Sudden onset of air pollution sweeps across Chinese provinces
Severe air pollution in several Chinese provinces has triggered public outrage and prompted local governments to take action against the traditional burning of straw that has been pinpointed as the "arch-culprit."
Several cities in Hubei Province, including its capital Wuhan, were hit by heavy smoggy weather Monday.
Figures from the Wuhan Environmental Monitoring Center showed that the PM concentrations quickly rose from 7 am and reached 0.574 micrograms per cubic meter at 2 pm, compared to the standard of 0.150.
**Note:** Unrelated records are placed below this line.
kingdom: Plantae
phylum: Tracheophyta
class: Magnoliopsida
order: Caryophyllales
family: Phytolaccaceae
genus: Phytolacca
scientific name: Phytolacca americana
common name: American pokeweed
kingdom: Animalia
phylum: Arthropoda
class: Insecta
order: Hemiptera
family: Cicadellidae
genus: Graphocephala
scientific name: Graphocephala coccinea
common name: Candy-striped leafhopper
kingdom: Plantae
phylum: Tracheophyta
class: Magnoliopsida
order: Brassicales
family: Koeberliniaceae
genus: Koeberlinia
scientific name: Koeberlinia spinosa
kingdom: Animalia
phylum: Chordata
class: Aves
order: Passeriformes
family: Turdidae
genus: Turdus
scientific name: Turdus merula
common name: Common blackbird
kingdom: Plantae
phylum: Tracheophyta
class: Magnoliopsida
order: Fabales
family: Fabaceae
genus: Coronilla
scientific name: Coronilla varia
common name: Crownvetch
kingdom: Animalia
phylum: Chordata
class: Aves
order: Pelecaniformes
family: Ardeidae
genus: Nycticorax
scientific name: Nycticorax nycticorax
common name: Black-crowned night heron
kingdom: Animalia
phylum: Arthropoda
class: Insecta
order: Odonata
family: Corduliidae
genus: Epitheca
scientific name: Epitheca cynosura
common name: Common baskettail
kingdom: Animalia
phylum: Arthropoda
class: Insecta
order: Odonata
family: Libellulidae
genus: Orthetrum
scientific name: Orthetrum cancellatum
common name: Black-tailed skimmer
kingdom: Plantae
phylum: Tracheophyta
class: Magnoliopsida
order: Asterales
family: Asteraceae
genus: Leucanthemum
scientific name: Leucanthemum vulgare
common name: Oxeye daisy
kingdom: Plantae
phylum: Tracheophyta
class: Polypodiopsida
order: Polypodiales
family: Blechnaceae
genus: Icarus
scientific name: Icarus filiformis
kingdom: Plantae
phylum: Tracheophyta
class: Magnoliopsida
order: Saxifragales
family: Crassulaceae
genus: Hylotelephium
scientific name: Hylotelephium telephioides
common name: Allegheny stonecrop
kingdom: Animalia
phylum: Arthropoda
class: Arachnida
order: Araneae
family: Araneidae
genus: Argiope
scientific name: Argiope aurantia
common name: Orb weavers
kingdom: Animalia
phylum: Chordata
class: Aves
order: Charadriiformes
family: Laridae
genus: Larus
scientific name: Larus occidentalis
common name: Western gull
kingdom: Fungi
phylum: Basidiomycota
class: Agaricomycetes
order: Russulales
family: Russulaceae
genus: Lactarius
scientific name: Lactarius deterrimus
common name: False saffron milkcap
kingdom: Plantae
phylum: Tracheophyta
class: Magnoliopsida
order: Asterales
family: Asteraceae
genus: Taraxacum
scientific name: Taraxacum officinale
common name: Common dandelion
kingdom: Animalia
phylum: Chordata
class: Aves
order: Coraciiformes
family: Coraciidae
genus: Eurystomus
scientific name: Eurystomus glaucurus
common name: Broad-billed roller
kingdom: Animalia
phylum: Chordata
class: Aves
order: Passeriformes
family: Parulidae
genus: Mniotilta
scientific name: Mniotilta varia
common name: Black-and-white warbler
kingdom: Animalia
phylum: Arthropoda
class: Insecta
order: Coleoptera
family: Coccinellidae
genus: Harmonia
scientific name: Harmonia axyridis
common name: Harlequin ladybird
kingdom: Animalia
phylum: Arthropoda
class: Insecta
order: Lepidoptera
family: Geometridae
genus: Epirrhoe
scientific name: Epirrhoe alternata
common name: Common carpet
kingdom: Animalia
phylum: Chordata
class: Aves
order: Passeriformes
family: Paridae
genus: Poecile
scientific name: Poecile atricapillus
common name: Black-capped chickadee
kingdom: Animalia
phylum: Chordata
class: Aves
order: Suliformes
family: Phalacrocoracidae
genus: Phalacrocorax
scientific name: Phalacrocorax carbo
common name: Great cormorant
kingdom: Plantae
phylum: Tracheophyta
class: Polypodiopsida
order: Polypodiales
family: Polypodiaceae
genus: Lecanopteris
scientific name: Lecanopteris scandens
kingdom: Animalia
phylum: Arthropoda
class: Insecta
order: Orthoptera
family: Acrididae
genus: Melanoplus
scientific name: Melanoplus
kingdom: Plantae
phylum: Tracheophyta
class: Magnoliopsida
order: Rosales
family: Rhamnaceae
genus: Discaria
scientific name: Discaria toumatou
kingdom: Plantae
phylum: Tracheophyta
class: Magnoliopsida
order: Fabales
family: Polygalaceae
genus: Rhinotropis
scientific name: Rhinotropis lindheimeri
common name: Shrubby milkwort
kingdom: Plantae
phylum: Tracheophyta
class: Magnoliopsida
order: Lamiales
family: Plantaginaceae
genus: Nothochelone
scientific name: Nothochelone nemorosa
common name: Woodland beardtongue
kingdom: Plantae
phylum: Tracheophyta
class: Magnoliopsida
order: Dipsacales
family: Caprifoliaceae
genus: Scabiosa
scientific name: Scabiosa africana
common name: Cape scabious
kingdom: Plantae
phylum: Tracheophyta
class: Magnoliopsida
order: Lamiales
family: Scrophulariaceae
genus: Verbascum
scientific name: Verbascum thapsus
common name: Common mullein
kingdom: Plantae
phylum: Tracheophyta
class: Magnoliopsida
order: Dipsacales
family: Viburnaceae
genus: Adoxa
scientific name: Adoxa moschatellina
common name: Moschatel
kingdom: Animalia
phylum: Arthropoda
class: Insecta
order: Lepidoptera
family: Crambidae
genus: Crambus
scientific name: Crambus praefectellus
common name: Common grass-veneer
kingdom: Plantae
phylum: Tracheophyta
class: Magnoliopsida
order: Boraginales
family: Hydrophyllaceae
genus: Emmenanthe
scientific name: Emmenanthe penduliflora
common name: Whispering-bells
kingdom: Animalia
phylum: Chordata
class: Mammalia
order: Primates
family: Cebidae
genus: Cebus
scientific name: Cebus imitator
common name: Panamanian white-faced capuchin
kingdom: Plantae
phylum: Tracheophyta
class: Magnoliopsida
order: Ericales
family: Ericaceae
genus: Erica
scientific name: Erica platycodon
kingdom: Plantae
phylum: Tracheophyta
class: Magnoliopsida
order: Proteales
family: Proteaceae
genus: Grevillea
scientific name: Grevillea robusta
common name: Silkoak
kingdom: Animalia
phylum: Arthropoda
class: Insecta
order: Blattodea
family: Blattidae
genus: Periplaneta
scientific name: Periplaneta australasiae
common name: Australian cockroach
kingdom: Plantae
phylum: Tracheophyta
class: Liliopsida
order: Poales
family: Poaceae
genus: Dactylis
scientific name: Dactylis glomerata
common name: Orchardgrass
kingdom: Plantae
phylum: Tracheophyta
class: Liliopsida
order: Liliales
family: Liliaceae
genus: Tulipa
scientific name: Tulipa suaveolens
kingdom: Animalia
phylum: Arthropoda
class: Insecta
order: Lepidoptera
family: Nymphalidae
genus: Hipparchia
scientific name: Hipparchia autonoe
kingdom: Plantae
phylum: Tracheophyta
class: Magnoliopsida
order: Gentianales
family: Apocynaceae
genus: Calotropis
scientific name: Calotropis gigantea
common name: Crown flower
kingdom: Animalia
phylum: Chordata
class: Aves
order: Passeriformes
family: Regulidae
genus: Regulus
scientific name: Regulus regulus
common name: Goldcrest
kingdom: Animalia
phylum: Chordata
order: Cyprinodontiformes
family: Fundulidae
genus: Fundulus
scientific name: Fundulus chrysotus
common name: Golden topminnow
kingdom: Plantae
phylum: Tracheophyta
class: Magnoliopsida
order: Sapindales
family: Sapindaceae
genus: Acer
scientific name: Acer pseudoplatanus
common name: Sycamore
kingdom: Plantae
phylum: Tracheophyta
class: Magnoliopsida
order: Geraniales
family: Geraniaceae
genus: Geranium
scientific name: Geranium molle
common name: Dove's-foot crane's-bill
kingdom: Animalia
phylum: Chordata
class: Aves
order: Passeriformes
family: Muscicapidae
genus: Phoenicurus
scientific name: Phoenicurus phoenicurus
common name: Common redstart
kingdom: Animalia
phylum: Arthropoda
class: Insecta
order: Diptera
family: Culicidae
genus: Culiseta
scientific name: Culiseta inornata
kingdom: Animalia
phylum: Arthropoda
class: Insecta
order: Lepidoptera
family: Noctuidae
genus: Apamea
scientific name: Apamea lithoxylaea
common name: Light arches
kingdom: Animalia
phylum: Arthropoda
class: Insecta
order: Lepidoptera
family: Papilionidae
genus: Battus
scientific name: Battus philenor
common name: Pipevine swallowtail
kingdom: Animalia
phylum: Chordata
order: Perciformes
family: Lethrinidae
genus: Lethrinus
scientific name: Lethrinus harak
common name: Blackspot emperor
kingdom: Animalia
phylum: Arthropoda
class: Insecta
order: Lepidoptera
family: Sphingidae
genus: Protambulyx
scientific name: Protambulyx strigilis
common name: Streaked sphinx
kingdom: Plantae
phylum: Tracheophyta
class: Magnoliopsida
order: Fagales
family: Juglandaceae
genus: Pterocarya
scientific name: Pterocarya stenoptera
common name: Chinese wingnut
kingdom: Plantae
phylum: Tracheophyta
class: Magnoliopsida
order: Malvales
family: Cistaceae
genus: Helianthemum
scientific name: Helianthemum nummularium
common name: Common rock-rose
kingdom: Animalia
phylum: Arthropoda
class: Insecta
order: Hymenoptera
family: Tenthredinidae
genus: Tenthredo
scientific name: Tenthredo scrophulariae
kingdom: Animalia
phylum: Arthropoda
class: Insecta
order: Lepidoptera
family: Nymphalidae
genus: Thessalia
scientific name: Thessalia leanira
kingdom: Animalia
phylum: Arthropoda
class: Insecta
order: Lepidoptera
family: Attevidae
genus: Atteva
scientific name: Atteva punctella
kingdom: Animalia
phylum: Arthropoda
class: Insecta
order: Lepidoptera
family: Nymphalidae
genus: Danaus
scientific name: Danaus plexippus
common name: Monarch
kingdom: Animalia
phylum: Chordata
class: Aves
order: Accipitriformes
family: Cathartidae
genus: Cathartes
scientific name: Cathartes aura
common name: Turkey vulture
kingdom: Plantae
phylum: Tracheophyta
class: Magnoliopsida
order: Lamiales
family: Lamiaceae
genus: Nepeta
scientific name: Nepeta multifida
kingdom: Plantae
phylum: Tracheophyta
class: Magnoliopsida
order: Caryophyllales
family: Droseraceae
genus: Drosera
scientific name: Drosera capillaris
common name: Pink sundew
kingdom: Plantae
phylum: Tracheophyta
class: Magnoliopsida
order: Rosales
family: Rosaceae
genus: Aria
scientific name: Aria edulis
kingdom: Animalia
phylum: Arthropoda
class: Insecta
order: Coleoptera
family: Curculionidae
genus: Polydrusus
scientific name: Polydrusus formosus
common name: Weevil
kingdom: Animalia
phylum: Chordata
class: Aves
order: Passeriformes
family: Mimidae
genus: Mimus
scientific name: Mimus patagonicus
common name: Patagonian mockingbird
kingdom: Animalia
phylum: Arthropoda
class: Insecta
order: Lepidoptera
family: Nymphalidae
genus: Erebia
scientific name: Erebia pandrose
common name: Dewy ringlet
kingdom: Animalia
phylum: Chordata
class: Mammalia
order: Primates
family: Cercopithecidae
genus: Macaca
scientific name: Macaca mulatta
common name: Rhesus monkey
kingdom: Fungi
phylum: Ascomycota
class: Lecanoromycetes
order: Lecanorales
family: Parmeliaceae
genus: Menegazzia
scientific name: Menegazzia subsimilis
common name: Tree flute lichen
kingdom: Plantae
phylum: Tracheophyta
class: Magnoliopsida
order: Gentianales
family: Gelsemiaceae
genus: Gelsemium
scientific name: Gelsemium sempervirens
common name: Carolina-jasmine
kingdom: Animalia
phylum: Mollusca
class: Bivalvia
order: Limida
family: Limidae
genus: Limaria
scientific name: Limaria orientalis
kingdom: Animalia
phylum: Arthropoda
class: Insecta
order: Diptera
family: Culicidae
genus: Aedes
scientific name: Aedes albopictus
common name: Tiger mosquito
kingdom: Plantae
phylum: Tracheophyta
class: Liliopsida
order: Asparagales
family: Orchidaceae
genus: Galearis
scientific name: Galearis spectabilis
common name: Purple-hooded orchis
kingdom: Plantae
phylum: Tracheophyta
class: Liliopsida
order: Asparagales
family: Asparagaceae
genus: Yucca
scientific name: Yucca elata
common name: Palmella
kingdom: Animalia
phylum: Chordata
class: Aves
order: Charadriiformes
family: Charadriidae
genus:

The Hubei Provincial Environmental Protection Department released its initial investigation results Monday afternoon, saying the possibility of industrial pollution being the cause had been eliminated, with the most likely culprit being the burning of straw in neighboring provinces.
The sudden invasion of haze was similar to one in Jiangsu Province over the weekend when residents of several cities felt suffocated, news outlets reported.
The Nanjing Environmental Protection Bureau (NEPB) announced on its official microblog on Saturday night that the instant value of the air pollution index jumped to 478, making it the most polluted city among the 120 cities publishing the same index.
The PM2.5 readings in 13 cities all greatly exceeded the standard as of Sunday night, according to the Yantze Evening News.
The rarely seen pollution even swept into some cities in Shandong and Henan provinces. The provincial observatory of Jiangsu issued a yellow warning signal for haze on Sunday, as did Wuhan Monday.